• _ACTION ITEM_: A single figure is expected: how many lines of the data that follows contain the word "list".

• _PROVIDED MATERIAL_:
--------------------------------------------------
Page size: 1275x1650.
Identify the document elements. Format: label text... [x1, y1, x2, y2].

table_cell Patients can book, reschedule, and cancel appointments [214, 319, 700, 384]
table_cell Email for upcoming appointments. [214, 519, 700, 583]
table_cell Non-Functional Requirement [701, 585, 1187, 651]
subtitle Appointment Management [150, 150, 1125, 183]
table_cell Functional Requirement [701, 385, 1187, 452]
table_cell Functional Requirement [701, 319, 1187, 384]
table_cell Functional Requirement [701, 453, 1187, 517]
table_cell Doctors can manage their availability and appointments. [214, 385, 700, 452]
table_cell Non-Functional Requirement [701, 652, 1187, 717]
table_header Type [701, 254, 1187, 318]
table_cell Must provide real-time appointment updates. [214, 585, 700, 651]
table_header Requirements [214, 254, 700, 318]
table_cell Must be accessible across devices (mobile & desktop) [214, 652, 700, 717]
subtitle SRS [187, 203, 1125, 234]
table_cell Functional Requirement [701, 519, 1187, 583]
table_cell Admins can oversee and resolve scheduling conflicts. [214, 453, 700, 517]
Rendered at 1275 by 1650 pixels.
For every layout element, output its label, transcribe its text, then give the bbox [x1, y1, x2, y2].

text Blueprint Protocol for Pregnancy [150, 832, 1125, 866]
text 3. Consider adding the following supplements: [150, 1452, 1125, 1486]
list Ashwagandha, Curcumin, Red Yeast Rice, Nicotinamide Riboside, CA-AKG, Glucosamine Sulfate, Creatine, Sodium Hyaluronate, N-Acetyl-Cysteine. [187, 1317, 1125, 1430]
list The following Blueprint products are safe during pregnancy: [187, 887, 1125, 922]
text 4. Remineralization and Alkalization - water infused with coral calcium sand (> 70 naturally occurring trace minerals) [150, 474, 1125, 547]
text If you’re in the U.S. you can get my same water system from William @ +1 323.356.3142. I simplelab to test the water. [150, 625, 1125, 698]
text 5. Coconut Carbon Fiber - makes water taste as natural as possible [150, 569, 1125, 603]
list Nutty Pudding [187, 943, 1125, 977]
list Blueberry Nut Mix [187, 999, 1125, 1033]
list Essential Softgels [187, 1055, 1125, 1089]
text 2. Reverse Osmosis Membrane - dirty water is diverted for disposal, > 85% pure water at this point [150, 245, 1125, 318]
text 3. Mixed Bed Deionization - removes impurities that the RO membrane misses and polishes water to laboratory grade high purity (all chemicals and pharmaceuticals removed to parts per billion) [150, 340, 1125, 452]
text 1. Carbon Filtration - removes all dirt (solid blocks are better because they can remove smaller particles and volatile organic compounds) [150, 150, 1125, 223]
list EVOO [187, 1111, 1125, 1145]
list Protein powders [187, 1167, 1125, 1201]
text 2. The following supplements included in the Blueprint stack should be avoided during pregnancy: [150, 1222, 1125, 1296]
--------------------------------------------------
• _RESPONSE BOX_: 7